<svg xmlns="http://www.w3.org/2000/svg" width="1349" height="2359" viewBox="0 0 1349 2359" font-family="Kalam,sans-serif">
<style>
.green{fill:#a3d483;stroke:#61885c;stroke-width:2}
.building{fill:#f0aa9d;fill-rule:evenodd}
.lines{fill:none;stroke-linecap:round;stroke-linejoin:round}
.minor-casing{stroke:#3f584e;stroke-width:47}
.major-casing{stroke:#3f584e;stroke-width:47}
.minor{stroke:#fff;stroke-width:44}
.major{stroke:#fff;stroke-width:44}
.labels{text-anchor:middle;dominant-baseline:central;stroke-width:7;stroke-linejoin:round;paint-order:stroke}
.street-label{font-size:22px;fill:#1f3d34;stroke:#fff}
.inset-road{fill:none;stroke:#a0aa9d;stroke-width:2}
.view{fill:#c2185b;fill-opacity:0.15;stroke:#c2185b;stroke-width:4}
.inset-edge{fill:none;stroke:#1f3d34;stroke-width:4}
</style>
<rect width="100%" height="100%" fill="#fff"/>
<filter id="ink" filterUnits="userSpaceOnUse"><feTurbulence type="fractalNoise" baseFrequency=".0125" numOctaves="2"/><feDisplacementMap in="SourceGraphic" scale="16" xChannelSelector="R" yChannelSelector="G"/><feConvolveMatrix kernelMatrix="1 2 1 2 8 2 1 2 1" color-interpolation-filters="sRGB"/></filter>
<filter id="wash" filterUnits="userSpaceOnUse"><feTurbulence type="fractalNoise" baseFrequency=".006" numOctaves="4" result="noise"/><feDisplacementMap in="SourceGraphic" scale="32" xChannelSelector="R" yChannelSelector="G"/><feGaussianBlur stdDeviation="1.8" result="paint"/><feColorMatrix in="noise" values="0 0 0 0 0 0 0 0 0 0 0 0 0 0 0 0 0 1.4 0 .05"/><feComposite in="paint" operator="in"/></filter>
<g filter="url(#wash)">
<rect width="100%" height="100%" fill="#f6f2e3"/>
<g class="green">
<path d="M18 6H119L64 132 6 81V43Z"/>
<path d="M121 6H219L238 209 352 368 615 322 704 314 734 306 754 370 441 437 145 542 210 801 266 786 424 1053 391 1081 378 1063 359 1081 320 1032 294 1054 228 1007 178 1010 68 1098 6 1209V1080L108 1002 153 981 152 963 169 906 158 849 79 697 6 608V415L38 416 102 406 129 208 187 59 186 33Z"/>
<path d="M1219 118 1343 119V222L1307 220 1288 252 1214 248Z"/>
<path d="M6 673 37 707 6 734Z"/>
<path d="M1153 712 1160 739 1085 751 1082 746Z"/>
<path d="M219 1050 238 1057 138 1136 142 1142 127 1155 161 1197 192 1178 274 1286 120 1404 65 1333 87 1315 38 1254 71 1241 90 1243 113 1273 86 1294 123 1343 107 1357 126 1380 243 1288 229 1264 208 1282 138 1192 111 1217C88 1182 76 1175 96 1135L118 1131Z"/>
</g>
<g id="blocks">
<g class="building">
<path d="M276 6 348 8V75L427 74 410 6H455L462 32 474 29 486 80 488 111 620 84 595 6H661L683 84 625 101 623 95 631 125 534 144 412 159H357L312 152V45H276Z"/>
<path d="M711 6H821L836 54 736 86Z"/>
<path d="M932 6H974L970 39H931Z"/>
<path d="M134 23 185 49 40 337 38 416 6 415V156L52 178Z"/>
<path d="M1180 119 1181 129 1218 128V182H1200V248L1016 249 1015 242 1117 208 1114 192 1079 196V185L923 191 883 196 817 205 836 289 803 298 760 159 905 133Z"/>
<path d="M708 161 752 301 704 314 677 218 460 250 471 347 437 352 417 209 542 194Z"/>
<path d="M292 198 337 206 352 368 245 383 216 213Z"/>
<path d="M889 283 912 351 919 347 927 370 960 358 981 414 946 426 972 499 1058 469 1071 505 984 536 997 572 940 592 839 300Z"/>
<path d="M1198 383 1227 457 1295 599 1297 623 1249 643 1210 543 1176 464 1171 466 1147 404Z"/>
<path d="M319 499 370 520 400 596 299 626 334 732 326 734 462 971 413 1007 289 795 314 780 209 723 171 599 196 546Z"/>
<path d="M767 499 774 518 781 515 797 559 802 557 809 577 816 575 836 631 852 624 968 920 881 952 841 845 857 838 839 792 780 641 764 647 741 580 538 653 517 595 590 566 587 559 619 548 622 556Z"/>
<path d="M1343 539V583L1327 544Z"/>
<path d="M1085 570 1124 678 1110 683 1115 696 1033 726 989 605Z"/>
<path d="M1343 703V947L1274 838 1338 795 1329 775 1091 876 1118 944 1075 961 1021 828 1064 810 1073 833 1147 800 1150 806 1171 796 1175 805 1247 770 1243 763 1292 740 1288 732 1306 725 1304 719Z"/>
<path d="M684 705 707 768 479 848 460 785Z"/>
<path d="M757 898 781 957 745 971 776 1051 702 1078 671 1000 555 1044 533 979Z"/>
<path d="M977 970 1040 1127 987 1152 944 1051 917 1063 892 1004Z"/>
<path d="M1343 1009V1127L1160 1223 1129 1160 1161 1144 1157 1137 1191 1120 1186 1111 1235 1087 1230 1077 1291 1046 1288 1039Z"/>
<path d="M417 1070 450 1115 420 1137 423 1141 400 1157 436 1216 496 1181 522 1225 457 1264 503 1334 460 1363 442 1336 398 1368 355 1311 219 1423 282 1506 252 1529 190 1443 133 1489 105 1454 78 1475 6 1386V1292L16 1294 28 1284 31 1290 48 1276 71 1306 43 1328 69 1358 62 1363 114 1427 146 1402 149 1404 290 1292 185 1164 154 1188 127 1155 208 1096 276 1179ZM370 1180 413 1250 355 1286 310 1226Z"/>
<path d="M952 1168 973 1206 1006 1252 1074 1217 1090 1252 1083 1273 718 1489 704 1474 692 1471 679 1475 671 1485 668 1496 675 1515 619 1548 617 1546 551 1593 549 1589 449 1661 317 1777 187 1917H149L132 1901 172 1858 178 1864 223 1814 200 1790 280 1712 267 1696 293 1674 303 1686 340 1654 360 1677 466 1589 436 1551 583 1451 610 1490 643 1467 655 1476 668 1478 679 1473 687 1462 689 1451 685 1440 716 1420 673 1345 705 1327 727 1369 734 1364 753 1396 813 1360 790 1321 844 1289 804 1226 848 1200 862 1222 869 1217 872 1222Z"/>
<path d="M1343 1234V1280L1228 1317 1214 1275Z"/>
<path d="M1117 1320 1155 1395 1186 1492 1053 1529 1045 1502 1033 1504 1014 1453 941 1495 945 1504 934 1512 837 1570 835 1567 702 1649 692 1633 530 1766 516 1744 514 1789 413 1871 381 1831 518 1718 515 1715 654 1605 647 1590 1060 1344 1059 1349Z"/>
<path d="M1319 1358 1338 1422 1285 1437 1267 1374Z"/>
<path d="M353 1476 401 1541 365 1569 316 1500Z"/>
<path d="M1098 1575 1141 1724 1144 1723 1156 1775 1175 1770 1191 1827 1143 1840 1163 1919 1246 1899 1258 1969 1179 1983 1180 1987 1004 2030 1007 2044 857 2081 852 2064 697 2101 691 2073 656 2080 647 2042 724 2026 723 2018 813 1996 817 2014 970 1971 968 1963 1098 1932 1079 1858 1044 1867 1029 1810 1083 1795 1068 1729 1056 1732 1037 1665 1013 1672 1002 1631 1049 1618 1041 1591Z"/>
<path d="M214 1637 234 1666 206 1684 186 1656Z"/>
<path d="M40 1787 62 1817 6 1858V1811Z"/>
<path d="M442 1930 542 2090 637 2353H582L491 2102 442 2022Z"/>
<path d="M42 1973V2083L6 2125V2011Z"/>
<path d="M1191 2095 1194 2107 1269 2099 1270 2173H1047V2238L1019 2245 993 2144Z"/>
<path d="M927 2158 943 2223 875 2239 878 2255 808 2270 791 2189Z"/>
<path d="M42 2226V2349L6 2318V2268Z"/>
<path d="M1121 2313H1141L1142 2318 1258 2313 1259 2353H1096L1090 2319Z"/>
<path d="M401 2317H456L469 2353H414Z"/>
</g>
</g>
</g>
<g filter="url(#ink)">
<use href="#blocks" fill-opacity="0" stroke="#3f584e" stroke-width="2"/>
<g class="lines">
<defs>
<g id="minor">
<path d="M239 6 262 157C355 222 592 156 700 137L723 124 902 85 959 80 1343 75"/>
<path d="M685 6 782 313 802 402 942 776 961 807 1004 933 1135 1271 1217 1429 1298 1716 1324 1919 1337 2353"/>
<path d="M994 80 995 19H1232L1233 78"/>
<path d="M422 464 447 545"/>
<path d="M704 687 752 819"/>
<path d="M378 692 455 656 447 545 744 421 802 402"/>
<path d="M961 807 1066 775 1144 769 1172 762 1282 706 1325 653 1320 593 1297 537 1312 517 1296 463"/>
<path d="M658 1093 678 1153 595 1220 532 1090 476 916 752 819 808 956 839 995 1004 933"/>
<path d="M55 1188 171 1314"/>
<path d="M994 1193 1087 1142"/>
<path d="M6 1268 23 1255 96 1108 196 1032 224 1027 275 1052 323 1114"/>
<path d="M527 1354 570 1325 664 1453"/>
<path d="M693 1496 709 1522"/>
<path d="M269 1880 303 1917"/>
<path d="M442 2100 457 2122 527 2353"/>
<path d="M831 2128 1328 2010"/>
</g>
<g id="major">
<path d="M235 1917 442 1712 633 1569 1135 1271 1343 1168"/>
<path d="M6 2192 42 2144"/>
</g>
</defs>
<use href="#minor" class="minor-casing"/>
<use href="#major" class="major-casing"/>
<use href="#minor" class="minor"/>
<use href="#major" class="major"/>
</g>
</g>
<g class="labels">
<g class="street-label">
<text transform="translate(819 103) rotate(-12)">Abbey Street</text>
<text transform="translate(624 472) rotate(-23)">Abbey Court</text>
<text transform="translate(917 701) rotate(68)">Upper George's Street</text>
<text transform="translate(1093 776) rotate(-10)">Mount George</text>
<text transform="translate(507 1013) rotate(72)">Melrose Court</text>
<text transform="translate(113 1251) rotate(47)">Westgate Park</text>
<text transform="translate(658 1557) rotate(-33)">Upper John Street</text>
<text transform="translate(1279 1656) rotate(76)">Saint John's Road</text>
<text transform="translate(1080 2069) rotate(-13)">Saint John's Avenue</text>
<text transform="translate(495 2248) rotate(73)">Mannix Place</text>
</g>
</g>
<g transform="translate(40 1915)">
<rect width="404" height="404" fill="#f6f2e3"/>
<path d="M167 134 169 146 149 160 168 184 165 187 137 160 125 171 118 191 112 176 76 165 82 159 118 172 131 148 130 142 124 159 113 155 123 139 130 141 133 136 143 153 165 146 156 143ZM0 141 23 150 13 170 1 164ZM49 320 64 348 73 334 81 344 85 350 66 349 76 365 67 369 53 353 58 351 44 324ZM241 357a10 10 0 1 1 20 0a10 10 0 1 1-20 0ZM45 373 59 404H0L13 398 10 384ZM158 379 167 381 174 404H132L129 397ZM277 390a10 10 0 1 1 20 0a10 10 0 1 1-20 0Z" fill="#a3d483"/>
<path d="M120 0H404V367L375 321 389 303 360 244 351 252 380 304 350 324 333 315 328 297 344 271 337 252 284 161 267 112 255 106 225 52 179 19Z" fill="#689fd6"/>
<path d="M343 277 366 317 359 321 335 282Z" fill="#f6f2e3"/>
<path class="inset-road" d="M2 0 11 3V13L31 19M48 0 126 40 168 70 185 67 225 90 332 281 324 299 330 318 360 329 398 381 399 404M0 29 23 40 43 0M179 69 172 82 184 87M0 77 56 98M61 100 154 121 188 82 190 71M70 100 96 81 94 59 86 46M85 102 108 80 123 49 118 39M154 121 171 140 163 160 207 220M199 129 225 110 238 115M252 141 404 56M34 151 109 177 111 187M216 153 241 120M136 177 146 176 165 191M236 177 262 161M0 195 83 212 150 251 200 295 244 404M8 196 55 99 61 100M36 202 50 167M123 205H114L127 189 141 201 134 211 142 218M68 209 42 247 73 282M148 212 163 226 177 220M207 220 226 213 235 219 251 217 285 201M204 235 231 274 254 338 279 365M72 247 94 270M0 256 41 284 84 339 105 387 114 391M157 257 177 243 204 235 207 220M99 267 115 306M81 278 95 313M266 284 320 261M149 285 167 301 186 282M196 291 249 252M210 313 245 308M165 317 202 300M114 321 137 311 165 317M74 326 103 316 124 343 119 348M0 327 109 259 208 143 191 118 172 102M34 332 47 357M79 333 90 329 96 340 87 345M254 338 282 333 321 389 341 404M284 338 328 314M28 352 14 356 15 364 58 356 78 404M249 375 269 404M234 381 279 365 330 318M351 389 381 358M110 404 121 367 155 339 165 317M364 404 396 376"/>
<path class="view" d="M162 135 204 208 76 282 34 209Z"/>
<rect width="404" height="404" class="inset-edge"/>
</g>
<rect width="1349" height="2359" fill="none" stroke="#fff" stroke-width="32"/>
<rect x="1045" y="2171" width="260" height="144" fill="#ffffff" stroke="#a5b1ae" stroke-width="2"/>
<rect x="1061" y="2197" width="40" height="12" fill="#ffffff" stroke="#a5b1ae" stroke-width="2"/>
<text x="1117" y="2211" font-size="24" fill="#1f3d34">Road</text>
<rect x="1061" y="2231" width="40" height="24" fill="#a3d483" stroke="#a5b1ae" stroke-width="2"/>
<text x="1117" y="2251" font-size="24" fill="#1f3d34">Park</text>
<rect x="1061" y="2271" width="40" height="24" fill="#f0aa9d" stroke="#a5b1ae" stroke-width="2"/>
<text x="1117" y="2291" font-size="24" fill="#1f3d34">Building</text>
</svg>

:::::

## Exercise brief
Every line of the material above that has the string "lines" needs pulling out.

## Exercise result
.lines{fill:none;stroke-linecap:round;stroke-linejoin:round}
<g class="lines">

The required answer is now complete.